Les manifestants et les chefs religieux sri-lankais ont reproché au Premier ministre Mahinda Rajapaksa, qui a annoncé sa démission dans la journée, d'avoir incité les partisans du clan familial à provoquer ces violences. 

"Arrêtez les responsables de l'instigation de la violence, indépendamment de leur position politique", a ordonné à ses troupes Chandana Wickramaratne, le chef de la police. Cette dernière a, comme la commission locale des droits humains, annoncé l'ouverture d'une enquête sur le sujet.

"Mauvaise passe" 

Le pays est secoué depuis plusieurs semaines par des manifestations quotidiennes contre le gouvernement des Rajapaksa après des mois de pénuries marquant la plus grave crise économique depuis l'indépendance en 1948.
Les autorités ont annoncé que le couvre-feu serait levé mercredi matin, tandis que bureaux, magasins et écoles ont dû rester fermés mardi.

L'armée a exfiltré tôt mardi l'ex-Premier ministre Mahinda Rajapaksa de sa résidence officielle à Colombo, pour le placer en sécurité après que des milliers de manifestants en ont forcé un des portails et tenté de prendre d'assaut la bâtisse principale de deux étages où le frère du Président Gotabaya Rajapaksa s'était retranché avec sa famille.

"Mon père est en sécurité, il se trouve dans un endroit sûr et il communique avec la famille", a déclaré à l'AFP son fils aîné, Namal Rajapaksa, 35 ans, avocat de formation.

Il a ajouté que son père resterait député et entendait jouer un rôle actif dans le choix de son successeur.

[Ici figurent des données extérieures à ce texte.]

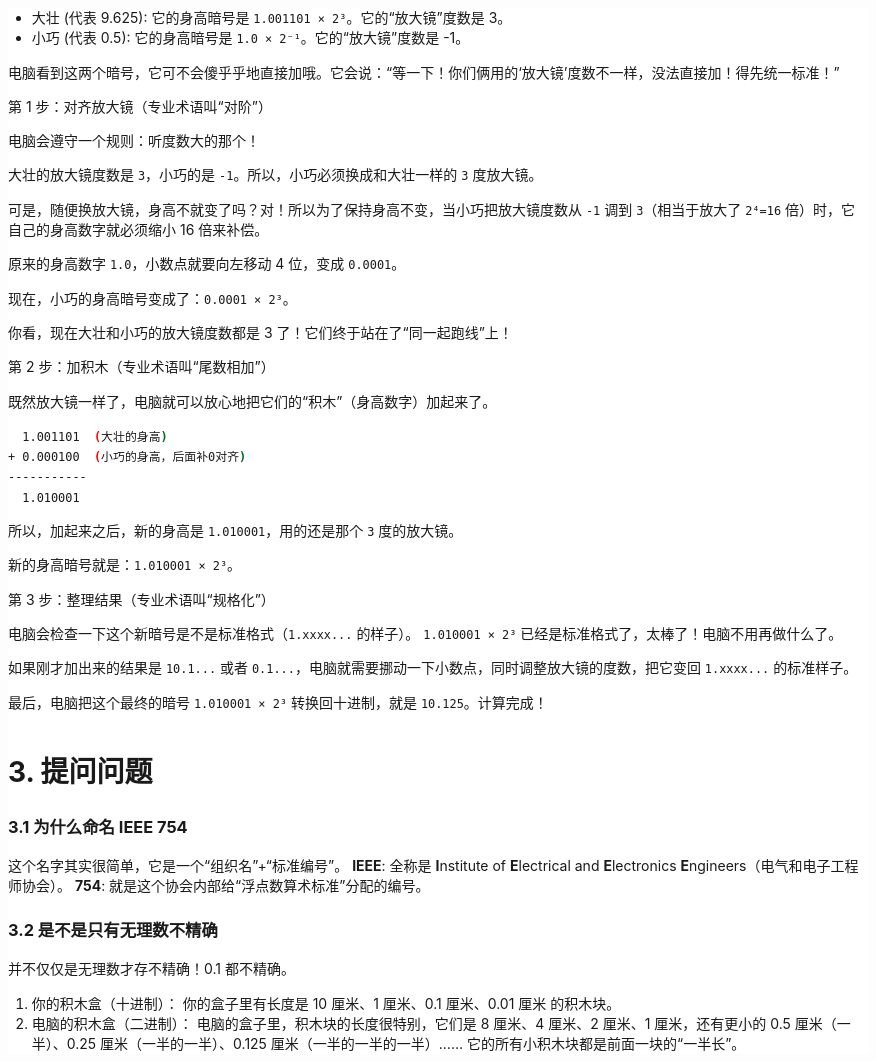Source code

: - 大壮 (代表 9.625): 它的身高暗号是 `1.001101 × 2³`。它的“放大镜”度数是 3。
- 小巧 (代表 0.5): 它的身高暗号是 `1.0 × 2⁻¹`。它的“放大镜”度数是 -1。

电脑看到这两个暗号，它可不会傻乎乎地直接加哦。它会说：“等一下！你们俩用的‘放大镜’度数不一样，没法直接加！得先统一标准！”

第 1 步：对齐放大镜（专业术语叫“对阶”）

电脑会遵守一个规则：听度数大的那个！

大壮的放大镜度数是 `3`，小巧的是 `-1`。所以，小巧必须换成和大壮一样的 `3` 度放大镜。

可是，随便换放大镜，身高不就变了吗？对！所以为了保持身高不变，当小巧把放大镜度数从 `-1` 调到 `3`（相当于放大了 `2⁴=16` 倍）时，它自己的身高数字就必须缩小 16 倍来补偿。

原来的身高数字 `1.0`，小数点就要向左移动 4 位，变成 `0.0001`。

现在，小巧的身高暗号变成了：`0.0001 × 2³`。

你看，现在大壮和小巧的放大镜度数都是 3 了！它们终于站在了“同一起跑线”上！

第 2 步：加积木（专业术语叫“尾数相加”）

既然放大镜一样了，电脑就可以放心地把它们的“积木”（身高数字）加起来了。

```bash
  1.001101  (大壮的身高)
+ 0.000100  (小巧的身高，后面补0对齐)
-----------
  1.010001

```

所以，加起来之后，新的身高是 `1.010001`，用的还是那个 `3` 度的放大镜。

新的身高暗号就是：`1.010001 × 2³`。

第 3 步：整理结果（专业术语叫“规格化”）

电脑会检查一下这个新暗号是不是标准格式（`1.xxxx...` 的样子）。
`1.010001 × 2³` 已经是标准格式了，太棒了！电脑不用再做什么了。

如果刚才加出来的结果是 `10.1...` 或者 `0.1...`，电脑就需要挪动一下小数点，同时调整放大镜的度数，把它变回 `1.xxxx...` 的标准样子。

最后，电脑把这个最终的暗号 `1.010001 × 2³` 转换回十进制，就是 `10.125`。计算完成！

# 3. 提问问题

### 3.1 为什么命名 IEEE 754

这个名字其实很简单，它是一个“组织名”+“标准编号”。
**IEEE**: 全称是 **I**nstitute of **E**lectrical and **E**lectronics **E**ngineers（电气和电子工程师协会）。
**754**: 就是这个协会内部给“浮点数算术标准”分配的编号。

### 3.2 是不是只有无理数不精确

并不仅仅是无理数才存不精确！0.1 都不精确。

1. 你的积木盒（十进制）： 你的盒子里有长度是 10 厘米、1 厘米、0.1 厘米、0.01 厘米 的积木块。
2. 电脑的积木盒（二进制）： 电脑的盒子里，积木块的长度很特别，它们是 8 厘米、4 厘米、2 厘米、1 厘米，还有更小的 0.5 厘米（一半）、0.25 厘米（一半的一半）、0.125 厘米（一半的一半的一半）…… 它的所有小积木块都是前面一块的“一半长”。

"De nombreuses rumeurs disent que nous allons partir. Nous ne quitterons pas le pays", a-t-il insisté, qualifiant la colère nationale manifestée à l'encontre de sa famille de "mauvaise passe".

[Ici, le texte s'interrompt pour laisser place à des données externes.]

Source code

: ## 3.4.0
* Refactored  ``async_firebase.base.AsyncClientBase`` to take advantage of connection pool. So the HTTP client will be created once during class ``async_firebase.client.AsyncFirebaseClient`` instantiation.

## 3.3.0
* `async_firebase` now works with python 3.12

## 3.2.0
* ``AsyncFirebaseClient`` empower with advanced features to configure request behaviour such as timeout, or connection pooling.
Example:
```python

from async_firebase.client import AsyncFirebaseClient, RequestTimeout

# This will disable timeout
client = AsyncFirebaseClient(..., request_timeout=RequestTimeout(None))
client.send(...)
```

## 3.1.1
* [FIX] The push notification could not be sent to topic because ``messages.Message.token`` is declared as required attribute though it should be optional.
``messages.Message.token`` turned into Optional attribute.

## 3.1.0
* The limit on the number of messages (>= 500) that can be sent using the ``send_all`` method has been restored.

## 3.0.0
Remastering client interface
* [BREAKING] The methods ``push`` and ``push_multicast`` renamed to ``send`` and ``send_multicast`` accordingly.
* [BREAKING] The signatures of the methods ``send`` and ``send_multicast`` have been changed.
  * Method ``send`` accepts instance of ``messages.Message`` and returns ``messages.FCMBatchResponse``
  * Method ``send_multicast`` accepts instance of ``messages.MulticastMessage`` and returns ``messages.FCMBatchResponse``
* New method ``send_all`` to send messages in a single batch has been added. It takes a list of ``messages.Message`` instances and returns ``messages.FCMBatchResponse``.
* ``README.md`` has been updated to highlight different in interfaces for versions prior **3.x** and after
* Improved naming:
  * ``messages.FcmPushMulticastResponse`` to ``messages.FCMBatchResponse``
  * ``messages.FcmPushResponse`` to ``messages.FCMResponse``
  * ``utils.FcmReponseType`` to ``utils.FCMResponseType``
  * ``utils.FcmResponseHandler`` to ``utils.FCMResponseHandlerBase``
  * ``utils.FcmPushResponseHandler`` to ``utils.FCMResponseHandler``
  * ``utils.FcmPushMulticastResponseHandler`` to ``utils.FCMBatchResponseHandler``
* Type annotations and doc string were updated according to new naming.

Lundi, à Nittambuwa, à une cinquantaine de kilomètres au nord de la capitale, un député du parti au pouvoir, Amarakeerthi Athukorala, s'était suicidé après avoir ouvert le feu sur deux manifestants anti-gouvernementaux qui bloquaient sa voiture. 

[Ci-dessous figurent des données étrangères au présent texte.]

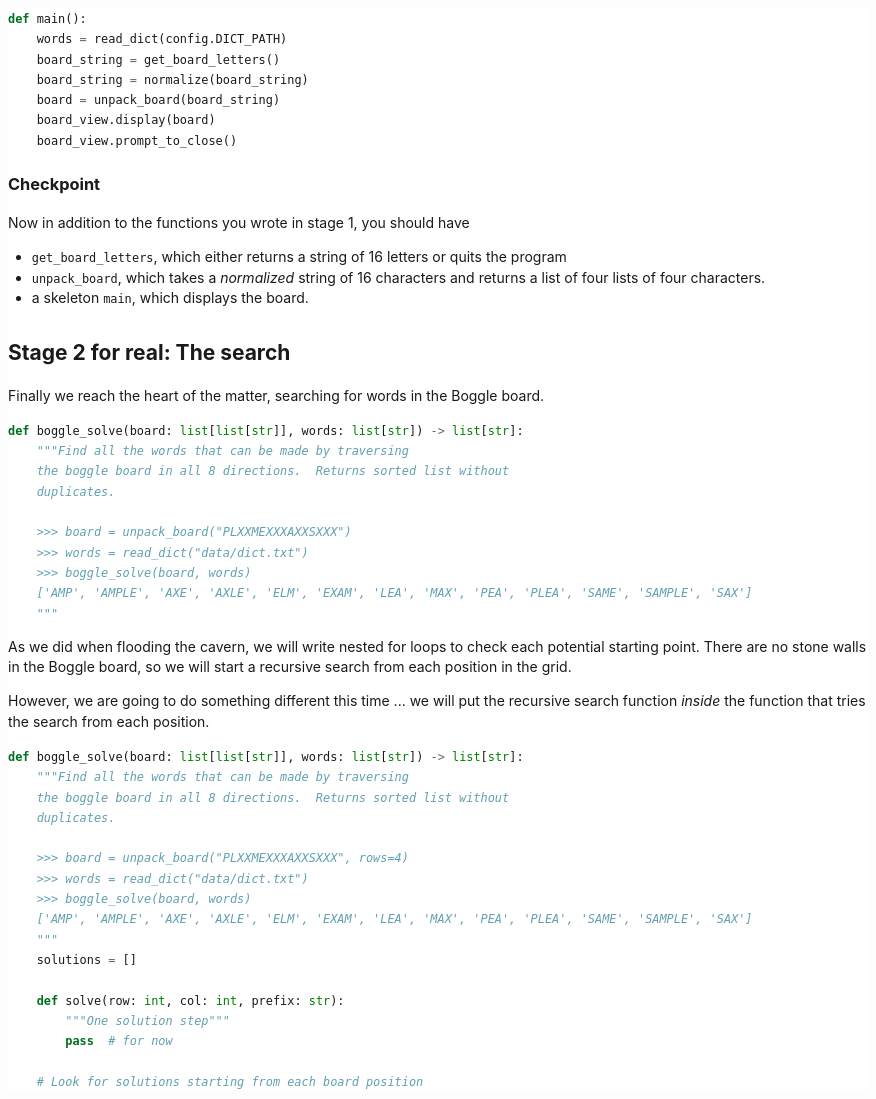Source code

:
 ```python
def main():
    words = read_dict(config.DICT_PATH)
    board_string = get_board_letters()
    board_string = normalize(board_string)
    board = unpack_board(board_string)
    board_view.display(board)
    board_view.prompt_to_close()
```

### Checkpoint 

Now in addition to the functions you wrote in stage 1, you should have 
- `get_board_letters`, which either returns a string of 16 letters or 
  quits the program
- `unpack_board`, which takes a _normalized_ string of 16 characters 
  and returns a list of four lists of four characters. 
- a skeleton `main`, which displays the board.


## Stage 2 for real: The search

Finally we reach the heart of the matter, searching for words in the 
Boggle board.  

```python
def boggle_solve(board: list[list[str]], words: list[str]) -> list[str]:
    """Find all the words that can be made by traversing
    the boggle board in all 8 directions.  Returns sorted list without
    duplicates.

    >>> board = unpack_board("PLXXMEXXXAXXSXXX")
    >>> words = read_dict("data/dict.txt")
    >>> boggle_solve(board, words)
    ['AMP', 'AMPLE', 'AXE', 'AXLE', 'ELM', 'EXAM', 'LEA', 'MAX', 'PEA', 'PLEA', 'SAME', 'SAMPLE', 'SAX']
    """
```

As we did when flooding the cavern, we will write 
nested for loops to check each potential starting point.  There are 
no stone walls in the Boggle board, so we will start a recursive 
search from each position in the grid. 

However, we are going to do something different this time ... we 
will put the recursive search function _inside_ the function that 
tries the search from each position.  

```python
def boggle_solve(board: list[list[str]], words: list[str]) -> list[str]:
    """Find all the words that can be made by traversing
    the boggle board in all 8 directions.  Returns sorted list without
    duplicates.

    >>> board = unpack_board("PLXXMEXXXAXXSXXX", rows=4)
    >>> words = read_dict("data/dict.txt")
    >>> boggle_solve(board, words)
    ['AMP', 'AMPLE', 'AXE', 'AXLE', 'ELM', 'EXAM', 'LEA', 'MAX', 'PEA', 'PLEA', 'SAME', 'SAMPLE', 'SAX']
    """
    solutions = []

    def solve(row: int, col: int, prefix: str):
        """One solution step"""
        pass  # for now 

    # Look for solutions starting from each board position
```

Une des deux victimes, âgée de 27 ans a depuis succombé à ses blessures, et le garde du corps du député a été retrouvé mort.

Deux autres personnes avaient été tuées dans la journée dans la ville de Weeraketiya (sud), par un membre du parti au pouvoir qui a tiré sur les manifestants.
Tentatives de pourparlers 

Le président Gotabaya Rajapaksa est toujours en fonction, jouissant de pouvoirs étendus et du commandement des forces de sécurité. Même avec un gouvernement de coalition, il pourra nommer et destituer les ministres ainsi que les juges, et bénéficiera de l'immunité. 

Les partis d'opposition ont déclaré mardi avoir annulé les pourparlers en vue d'une coalition avec le gouvernement après l'explosion de la violence. 

Mais selon des sources politiques, des tentatives étaient en cours pour organiser une réunion en ligne entre le président et tous les partis politiques. 

Le principal parti d'opposition, le SJB, a indiqué étudier ses options.

Pour Akhil Bery de l'Asia Society Policy Institute, il est difficile d'anticiper la conduite du président Rajapaksa devant la contestation.

Mais quoi qu'il arrive, le prochain gouvernement devra prendre des "décisions impopulaires" pour redresser l'économie en ruine, a-t-il ajouté.

Tout renflouement par le Fonds monétaire international (FMI), actuellement en négociation, signifierait "une augmentation des impôts et une diminution des dépenses publiques, ce qui est une combinaison politiquement toxique".